== Segment start ==

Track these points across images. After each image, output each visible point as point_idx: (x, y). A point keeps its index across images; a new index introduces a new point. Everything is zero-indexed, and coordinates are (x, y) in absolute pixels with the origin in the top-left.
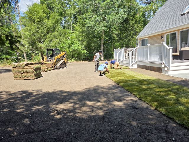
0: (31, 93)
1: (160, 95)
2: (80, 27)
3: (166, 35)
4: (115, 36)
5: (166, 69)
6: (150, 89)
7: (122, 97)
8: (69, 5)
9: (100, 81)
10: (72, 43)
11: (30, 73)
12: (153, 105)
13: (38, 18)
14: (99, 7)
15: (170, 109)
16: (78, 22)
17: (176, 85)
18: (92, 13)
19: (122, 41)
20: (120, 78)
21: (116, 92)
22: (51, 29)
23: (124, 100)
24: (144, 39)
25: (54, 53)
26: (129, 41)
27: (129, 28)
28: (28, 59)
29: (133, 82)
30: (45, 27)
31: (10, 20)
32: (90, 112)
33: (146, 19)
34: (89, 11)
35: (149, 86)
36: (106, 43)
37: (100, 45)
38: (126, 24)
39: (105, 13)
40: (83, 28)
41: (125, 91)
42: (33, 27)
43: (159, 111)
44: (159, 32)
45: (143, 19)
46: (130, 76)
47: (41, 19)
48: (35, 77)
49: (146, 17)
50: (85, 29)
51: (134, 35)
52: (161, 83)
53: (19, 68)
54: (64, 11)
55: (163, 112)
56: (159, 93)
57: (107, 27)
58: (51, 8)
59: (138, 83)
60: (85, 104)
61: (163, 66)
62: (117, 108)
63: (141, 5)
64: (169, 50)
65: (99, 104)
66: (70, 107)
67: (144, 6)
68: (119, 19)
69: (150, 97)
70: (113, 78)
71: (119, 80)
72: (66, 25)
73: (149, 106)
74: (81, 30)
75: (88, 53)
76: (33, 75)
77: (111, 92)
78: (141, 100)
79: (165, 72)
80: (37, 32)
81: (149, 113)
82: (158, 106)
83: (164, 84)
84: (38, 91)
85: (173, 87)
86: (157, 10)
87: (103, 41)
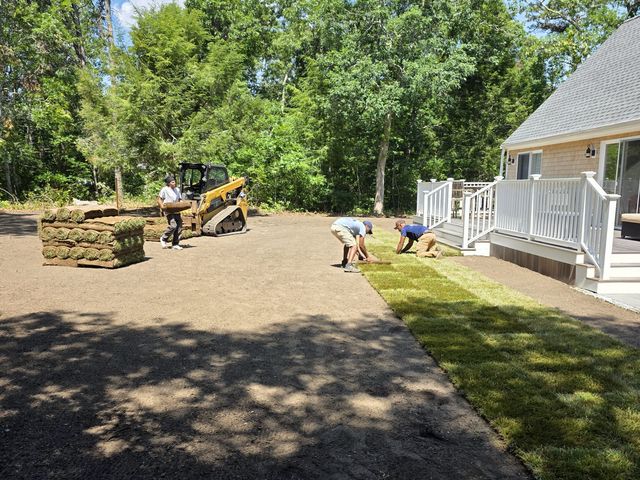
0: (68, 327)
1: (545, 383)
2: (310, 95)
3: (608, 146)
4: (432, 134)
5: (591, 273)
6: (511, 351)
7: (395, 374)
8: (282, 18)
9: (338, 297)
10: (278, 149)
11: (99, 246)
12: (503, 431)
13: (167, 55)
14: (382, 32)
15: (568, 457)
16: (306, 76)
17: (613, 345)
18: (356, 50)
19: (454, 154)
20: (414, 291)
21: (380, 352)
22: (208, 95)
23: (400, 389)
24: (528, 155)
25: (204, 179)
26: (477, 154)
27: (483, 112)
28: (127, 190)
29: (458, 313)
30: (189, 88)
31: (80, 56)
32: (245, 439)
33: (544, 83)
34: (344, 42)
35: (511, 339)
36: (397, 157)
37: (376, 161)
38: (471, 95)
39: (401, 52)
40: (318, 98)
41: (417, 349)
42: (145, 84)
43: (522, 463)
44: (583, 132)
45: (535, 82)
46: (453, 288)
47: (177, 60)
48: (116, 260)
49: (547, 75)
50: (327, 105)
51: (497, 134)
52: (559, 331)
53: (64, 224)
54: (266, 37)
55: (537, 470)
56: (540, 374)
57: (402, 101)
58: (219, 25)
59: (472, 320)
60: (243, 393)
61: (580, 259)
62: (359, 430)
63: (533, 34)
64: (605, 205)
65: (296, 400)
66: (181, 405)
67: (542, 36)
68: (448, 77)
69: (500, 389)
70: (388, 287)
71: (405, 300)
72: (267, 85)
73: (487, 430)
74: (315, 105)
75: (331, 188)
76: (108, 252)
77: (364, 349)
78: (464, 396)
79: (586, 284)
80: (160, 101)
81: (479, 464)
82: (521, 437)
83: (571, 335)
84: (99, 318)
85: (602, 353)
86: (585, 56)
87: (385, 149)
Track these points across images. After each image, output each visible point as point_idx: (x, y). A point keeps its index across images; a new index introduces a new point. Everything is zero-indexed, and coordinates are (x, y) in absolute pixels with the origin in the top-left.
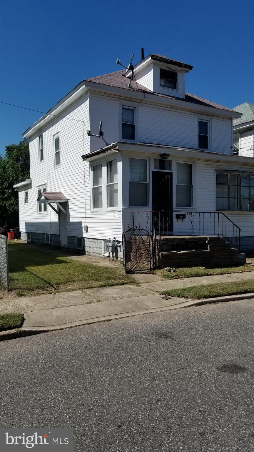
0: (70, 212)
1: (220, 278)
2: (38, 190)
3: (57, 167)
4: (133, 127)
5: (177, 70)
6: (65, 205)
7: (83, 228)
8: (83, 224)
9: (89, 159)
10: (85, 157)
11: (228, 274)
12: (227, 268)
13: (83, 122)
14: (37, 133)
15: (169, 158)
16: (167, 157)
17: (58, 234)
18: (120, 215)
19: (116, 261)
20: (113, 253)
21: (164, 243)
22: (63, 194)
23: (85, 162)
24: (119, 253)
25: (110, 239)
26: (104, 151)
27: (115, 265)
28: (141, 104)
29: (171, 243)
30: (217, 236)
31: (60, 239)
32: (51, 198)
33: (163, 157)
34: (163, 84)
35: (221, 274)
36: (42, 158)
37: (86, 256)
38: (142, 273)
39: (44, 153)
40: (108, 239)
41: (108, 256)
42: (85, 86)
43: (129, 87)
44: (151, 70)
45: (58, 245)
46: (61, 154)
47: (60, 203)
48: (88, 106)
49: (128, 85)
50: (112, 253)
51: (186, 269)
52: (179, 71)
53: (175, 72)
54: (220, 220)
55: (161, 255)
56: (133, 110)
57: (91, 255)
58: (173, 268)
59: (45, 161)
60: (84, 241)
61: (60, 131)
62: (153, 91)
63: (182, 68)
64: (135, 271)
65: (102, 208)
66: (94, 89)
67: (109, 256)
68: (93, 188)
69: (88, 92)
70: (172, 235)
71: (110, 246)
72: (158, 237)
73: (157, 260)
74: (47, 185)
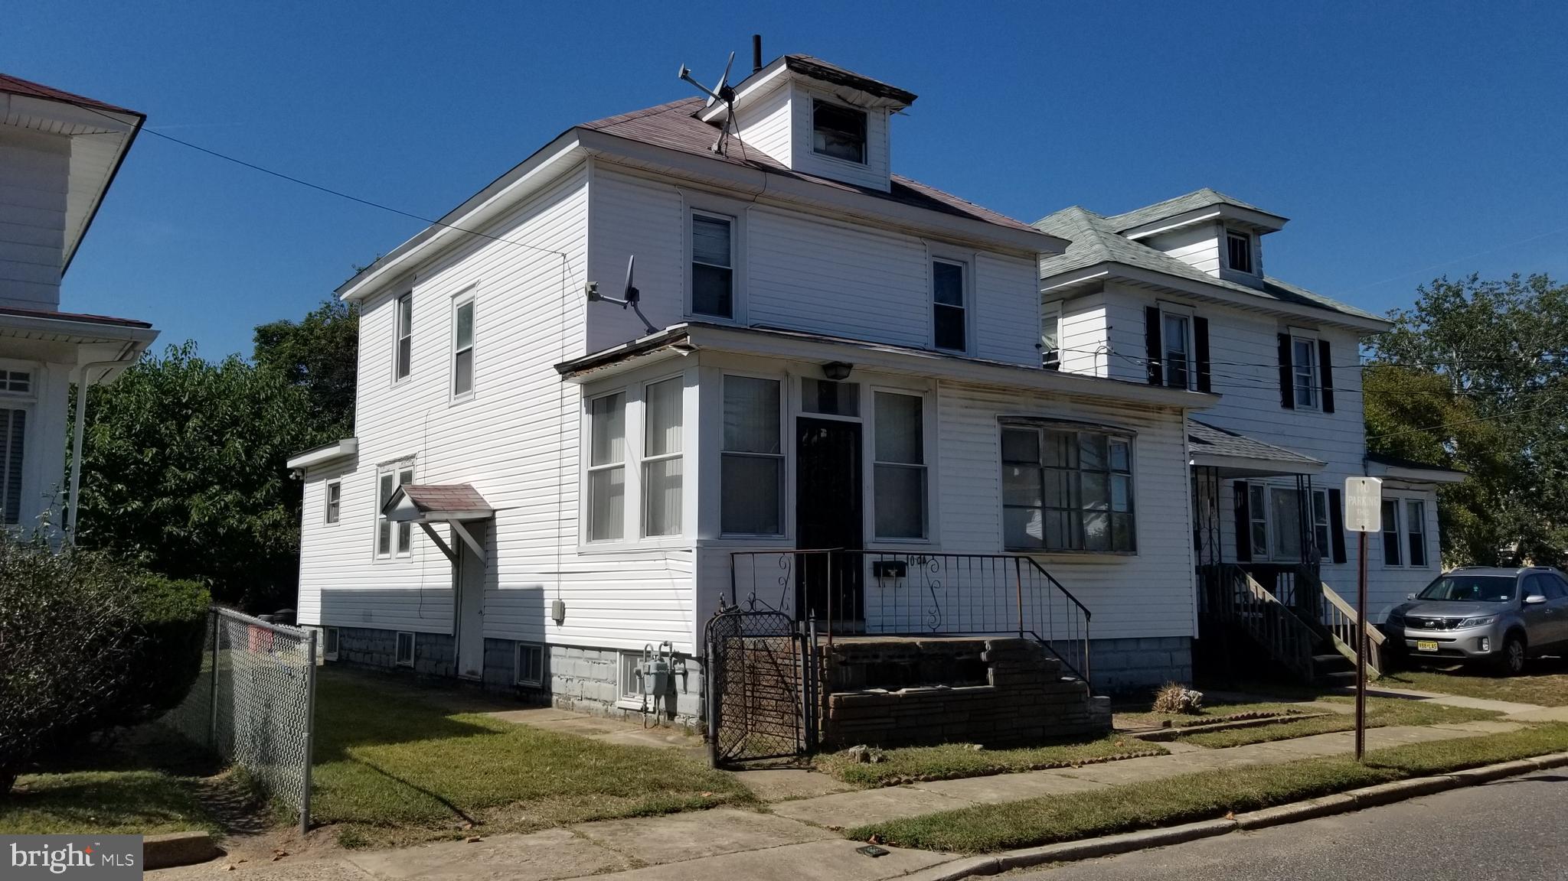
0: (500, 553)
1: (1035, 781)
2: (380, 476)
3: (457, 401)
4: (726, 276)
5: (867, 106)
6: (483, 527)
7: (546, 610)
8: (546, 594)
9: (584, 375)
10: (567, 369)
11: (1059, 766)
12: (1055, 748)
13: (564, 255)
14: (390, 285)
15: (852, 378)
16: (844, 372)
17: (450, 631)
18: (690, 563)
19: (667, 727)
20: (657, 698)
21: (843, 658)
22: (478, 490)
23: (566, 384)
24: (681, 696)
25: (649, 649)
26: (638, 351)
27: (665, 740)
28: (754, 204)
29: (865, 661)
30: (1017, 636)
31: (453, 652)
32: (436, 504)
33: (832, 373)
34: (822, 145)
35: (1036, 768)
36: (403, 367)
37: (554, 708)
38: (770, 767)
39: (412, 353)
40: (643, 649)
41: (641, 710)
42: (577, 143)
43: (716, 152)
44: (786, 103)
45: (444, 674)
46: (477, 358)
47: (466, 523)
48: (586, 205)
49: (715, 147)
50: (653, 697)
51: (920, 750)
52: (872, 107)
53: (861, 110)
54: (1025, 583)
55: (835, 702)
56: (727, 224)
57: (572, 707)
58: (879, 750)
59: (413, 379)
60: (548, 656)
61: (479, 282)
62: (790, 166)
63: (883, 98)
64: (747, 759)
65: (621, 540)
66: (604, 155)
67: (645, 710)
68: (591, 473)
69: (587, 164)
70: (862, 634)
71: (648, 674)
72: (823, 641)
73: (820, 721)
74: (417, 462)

== Segment end ==
== Segment start ==

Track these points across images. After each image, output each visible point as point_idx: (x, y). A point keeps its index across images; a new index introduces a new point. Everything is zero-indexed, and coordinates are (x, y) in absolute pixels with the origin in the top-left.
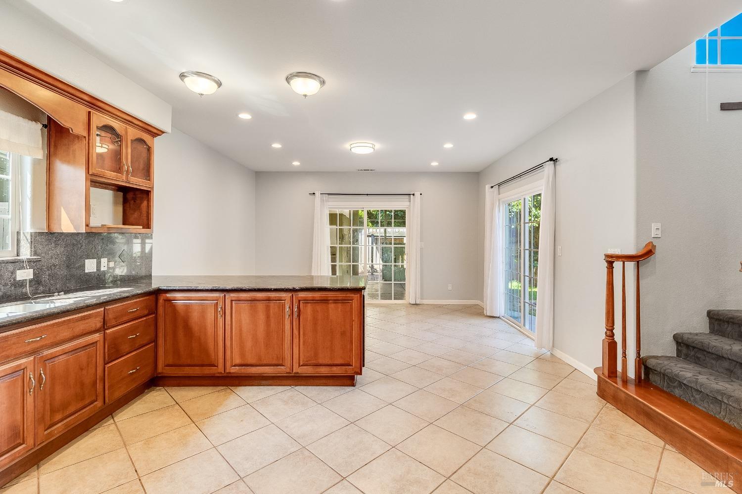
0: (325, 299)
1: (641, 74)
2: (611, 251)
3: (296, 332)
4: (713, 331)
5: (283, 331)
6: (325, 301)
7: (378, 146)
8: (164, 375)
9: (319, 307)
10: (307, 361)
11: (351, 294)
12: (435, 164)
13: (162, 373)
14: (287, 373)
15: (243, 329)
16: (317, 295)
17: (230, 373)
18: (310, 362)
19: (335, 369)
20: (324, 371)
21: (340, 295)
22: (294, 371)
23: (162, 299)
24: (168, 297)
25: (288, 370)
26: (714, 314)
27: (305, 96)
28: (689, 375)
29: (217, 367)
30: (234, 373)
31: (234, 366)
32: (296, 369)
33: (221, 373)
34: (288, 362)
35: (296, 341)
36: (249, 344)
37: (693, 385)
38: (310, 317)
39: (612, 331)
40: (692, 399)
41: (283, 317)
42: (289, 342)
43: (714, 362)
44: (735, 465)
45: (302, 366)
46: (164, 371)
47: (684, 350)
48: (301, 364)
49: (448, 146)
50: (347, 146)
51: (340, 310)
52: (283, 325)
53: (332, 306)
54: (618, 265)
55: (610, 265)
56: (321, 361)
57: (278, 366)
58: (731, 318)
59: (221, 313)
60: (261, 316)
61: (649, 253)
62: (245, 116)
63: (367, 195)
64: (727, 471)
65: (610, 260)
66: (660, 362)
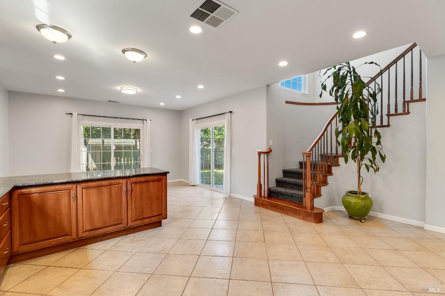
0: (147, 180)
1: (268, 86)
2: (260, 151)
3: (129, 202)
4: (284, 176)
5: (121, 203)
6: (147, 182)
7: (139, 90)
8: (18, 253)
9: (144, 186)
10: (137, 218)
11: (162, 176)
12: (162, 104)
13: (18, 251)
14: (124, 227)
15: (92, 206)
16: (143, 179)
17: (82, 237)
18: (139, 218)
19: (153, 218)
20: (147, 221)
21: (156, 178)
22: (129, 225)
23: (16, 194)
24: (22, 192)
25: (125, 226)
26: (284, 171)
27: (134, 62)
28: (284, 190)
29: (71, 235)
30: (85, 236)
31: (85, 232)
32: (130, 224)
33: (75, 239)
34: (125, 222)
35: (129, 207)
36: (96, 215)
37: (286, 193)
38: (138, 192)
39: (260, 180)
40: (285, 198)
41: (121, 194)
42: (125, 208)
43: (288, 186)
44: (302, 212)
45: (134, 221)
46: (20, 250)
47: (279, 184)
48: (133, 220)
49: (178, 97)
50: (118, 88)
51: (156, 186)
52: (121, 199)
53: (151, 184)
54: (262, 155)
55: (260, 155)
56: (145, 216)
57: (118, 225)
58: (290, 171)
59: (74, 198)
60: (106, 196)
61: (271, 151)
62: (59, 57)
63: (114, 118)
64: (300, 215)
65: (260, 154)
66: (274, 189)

== Segment end ==
== Segment start ==

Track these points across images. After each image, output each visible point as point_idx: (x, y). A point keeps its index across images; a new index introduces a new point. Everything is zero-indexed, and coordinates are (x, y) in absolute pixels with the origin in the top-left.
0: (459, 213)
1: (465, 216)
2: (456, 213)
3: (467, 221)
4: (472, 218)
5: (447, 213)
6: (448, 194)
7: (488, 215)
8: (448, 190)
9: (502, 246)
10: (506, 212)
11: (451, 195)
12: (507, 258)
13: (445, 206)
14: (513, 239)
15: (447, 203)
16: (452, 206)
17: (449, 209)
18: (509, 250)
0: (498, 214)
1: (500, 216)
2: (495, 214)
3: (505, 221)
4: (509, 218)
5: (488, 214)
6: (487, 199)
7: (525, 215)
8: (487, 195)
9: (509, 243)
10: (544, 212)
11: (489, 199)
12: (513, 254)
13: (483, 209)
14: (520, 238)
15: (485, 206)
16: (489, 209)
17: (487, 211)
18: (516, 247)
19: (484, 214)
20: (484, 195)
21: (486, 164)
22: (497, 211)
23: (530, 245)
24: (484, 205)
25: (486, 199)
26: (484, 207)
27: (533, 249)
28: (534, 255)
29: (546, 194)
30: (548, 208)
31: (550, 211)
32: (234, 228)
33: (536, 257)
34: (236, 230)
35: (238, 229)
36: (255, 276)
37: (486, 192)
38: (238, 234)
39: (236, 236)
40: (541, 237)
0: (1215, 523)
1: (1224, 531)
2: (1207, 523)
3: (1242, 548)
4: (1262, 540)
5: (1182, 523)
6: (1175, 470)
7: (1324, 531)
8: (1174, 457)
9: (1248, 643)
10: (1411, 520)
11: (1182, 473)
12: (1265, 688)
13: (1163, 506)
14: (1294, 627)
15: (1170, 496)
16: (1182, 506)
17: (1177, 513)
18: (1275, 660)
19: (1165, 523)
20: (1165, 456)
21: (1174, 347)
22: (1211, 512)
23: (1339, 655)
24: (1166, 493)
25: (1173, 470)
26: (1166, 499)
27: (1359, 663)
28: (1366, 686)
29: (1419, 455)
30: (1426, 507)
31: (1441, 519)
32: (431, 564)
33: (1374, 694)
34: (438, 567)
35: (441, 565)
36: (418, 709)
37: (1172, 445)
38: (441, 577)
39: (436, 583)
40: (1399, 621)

== Segment end ==

Rewrite everything from the line containing "19: (484, 214)" down to the line containing "35: (238, 229)", with each "484" changed to "485" and nothing else altered. Give back only those lines.

● OUTPUT OF THE EXERCISE
19: (485, 214)
20: (485, 195)
21: (486, 164)
22: (497, 211)
23: (530, 245)
24: (485, 205)
25: (486, 199)
26: (485, 207)
27: (533, 249)
28: (534, 255)
29: (546, 194)
30: (548, 208)
31: (550, 211)
32: (234, 228)
33: (536, 257)
34: (236, 230)
35: (238, 229)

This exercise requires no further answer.